## TASK TO COMPLETE
The entries below hold a line with "high amount of" and a line with "photomicrograph displays immunohistochemistry". Return those lines and all that lie between them, exactly and only.

RECORDS PROVIDED below:

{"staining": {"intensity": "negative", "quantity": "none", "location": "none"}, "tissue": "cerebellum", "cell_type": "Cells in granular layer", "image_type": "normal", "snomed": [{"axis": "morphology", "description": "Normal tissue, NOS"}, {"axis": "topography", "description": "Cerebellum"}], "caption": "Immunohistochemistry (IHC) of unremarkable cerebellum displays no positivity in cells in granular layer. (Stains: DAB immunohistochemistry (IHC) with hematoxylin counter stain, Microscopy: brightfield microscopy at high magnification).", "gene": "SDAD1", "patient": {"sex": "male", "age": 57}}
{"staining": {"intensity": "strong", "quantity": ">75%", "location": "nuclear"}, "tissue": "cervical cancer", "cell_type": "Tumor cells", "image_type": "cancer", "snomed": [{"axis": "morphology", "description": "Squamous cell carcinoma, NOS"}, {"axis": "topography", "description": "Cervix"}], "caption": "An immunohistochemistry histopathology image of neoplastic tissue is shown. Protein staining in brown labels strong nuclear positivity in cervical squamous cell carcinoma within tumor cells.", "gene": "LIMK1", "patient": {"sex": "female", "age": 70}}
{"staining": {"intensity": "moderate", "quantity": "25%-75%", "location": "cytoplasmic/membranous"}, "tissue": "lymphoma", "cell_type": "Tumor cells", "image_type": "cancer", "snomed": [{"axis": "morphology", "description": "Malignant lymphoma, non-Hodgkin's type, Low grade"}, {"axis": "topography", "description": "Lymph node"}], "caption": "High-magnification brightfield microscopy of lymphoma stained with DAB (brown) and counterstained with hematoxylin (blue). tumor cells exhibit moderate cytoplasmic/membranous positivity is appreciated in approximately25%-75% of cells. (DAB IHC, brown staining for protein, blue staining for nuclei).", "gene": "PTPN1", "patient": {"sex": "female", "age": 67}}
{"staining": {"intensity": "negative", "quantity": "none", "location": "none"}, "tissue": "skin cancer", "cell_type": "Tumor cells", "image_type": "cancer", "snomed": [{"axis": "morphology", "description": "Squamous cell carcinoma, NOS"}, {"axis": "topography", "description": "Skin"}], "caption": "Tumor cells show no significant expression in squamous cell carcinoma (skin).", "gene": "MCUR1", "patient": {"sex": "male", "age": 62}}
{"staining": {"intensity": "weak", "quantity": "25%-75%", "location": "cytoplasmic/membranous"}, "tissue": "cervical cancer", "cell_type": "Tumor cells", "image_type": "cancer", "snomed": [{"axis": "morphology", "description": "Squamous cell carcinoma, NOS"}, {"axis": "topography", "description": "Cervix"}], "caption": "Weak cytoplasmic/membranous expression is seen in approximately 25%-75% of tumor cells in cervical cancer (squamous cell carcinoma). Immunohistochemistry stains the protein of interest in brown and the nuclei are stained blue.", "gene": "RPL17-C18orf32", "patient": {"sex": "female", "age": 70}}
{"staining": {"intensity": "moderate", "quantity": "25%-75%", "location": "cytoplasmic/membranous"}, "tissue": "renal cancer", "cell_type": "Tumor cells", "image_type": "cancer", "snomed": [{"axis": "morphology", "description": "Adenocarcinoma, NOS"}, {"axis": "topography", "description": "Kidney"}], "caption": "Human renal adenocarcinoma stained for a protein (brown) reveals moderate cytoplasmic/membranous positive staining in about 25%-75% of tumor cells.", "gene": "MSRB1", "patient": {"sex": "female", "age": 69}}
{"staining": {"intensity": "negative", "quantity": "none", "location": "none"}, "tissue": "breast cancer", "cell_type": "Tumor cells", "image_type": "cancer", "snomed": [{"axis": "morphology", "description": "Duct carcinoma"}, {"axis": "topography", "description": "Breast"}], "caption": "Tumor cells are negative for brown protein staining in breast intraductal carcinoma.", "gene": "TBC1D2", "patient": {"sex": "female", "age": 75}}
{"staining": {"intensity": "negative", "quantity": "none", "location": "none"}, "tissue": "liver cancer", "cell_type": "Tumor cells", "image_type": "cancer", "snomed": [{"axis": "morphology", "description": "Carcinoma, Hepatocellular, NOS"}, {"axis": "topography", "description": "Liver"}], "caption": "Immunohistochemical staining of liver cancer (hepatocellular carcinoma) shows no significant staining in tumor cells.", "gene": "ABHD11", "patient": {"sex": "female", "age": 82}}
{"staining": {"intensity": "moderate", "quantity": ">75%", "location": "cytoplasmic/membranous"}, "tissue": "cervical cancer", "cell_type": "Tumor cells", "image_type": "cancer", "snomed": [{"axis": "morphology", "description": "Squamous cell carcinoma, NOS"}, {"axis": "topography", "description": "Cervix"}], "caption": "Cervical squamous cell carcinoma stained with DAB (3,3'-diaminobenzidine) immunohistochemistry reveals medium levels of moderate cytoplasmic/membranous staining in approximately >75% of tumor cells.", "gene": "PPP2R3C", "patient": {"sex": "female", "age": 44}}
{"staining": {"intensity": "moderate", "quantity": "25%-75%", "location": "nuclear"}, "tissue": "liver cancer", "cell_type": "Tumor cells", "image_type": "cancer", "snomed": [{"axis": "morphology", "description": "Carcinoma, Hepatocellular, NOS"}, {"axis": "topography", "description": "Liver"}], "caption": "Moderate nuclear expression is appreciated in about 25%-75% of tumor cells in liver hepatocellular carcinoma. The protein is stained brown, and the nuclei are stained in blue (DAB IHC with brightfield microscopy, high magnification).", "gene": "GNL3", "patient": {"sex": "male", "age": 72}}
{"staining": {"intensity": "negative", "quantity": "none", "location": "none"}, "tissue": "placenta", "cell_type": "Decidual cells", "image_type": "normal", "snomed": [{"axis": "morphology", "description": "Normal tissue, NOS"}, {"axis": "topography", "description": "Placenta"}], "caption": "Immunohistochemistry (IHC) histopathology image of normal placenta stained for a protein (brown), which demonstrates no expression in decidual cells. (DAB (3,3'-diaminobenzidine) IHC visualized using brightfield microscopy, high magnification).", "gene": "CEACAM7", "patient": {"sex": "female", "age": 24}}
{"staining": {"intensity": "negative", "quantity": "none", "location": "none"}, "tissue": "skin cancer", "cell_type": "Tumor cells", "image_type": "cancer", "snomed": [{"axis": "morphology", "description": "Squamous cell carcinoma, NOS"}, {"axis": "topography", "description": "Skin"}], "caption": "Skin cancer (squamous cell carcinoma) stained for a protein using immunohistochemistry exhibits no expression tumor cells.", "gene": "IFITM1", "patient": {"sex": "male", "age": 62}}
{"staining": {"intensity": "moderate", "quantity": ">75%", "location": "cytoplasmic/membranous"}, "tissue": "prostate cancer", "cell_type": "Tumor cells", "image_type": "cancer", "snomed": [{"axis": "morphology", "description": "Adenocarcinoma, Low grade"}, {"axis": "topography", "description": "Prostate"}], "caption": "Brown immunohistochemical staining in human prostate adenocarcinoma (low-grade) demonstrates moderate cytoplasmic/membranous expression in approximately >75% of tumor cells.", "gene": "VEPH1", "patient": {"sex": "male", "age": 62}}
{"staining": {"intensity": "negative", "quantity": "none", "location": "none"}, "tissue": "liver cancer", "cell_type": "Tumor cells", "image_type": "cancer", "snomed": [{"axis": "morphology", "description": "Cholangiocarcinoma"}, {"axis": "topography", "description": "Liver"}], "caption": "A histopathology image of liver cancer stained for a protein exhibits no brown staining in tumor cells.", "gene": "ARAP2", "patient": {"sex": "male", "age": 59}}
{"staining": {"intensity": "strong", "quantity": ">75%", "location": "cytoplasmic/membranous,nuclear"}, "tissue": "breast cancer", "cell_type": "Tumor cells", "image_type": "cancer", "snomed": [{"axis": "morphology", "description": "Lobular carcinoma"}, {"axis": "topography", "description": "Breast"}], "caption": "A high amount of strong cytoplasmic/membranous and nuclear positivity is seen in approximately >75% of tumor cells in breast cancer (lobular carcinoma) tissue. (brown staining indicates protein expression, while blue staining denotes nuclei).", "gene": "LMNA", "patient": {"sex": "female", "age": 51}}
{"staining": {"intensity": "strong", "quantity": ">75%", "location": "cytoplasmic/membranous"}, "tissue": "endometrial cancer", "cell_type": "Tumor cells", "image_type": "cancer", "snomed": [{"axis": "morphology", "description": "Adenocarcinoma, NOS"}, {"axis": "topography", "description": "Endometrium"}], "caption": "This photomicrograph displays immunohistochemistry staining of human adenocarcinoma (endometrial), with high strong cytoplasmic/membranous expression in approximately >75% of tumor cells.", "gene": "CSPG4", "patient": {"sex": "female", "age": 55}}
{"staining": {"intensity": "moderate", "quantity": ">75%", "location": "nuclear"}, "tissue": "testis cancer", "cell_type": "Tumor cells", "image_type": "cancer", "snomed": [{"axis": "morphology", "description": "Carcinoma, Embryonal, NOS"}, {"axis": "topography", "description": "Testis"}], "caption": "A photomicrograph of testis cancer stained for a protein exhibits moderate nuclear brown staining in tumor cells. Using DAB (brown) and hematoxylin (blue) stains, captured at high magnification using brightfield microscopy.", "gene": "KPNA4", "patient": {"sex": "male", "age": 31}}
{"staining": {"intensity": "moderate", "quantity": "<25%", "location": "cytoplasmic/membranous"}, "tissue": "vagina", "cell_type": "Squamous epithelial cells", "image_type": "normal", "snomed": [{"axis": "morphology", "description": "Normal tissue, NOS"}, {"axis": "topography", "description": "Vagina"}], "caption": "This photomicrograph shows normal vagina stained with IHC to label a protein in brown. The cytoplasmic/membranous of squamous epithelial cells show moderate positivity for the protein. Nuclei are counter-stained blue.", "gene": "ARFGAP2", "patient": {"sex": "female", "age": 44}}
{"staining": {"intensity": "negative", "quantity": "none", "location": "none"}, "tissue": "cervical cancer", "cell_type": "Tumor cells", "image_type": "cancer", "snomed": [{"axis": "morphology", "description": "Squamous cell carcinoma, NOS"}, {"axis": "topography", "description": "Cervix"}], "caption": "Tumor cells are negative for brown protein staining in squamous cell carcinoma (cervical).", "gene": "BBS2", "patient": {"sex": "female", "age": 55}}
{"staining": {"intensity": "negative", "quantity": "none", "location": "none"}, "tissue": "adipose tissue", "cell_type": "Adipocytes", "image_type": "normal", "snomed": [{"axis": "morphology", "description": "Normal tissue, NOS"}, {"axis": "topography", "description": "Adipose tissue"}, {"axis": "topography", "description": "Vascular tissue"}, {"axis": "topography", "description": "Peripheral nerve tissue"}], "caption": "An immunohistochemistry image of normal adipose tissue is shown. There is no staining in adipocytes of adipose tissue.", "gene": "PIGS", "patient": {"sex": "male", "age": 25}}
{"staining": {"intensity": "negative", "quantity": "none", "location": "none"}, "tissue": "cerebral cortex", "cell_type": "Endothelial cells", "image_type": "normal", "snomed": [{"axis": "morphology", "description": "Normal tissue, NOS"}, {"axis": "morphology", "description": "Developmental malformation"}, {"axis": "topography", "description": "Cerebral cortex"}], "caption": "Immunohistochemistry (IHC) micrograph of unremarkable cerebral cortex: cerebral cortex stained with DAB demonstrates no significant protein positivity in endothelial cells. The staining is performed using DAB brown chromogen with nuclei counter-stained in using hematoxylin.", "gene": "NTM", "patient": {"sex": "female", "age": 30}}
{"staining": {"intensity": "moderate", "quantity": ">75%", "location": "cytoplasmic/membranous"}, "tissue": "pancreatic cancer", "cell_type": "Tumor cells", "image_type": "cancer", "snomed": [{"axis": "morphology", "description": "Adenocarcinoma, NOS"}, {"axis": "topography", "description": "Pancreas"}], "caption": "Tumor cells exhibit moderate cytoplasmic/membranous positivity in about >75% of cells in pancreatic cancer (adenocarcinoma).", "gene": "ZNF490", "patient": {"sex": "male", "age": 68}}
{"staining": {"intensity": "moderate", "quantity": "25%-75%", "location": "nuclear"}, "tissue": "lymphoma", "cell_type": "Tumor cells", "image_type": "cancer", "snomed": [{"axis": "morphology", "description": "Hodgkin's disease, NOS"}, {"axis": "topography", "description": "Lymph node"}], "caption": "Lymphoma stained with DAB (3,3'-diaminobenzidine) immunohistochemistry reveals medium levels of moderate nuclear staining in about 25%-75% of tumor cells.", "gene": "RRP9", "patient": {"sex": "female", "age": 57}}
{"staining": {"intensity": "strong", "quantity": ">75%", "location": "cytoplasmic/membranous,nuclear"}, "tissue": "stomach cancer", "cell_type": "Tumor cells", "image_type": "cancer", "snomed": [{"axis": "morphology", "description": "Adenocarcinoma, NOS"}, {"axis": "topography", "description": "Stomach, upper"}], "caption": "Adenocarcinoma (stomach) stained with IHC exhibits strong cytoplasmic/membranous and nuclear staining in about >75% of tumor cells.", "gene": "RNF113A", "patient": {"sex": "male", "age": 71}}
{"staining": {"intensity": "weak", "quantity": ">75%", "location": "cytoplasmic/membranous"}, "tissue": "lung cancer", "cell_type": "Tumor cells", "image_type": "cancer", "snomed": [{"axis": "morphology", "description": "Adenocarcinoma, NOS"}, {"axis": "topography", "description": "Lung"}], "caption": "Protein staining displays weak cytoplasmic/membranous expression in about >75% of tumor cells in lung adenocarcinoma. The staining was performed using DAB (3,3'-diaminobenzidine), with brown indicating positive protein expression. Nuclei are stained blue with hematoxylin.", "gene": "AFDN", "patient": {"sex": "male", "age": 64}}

End of RECORDS PROVIDED.

## TASK OUTPUT
{"staining": {"intensity": "strong", "quantity": ">75%", "location": "cytoplasmic/membranous,nuclear"}, "tissue": "breast cancer", "cell_type": "Tumor cells", "image_type": "cancer", "snomed": [{"axis": "morphology", "description": "Lobular carcinoma"}, {"axis": "topography", "description": "Breast"}], "caption": "A high amount of strong cytoplasmic/membranous and nuclear positivity is seen in approximately >75% of tumor cells in breast cancer (lobular carcinoma) tissue. (brown staining indicates protein expression, while blue staining denotes nuclei).", "gene": "LMNA", "patient": {"sex": "female", "age": 51}}
{"staining": {"intensity": "strong", "quantity": ">75%", "location": "cytoplasmic/membranous"}, "tissue": "endometrial cancer", "cell_type": "Tumor cells", "image_type": "cancer", "snomed": [{"axis": "morphology", "description": "Adenocarcinoma, NOS"}, {"axis": "topography", "description": "Endometrium"}], "caption": "This photomicrograph displays immunohistochemistry staining of human adenocarcinoma (endometrial), with high strong cytoplasmic/membranous expression in approximately >75% of tumor cells.", "gene": "CSPG4", "patient": {"sex": "female", "age": 55}}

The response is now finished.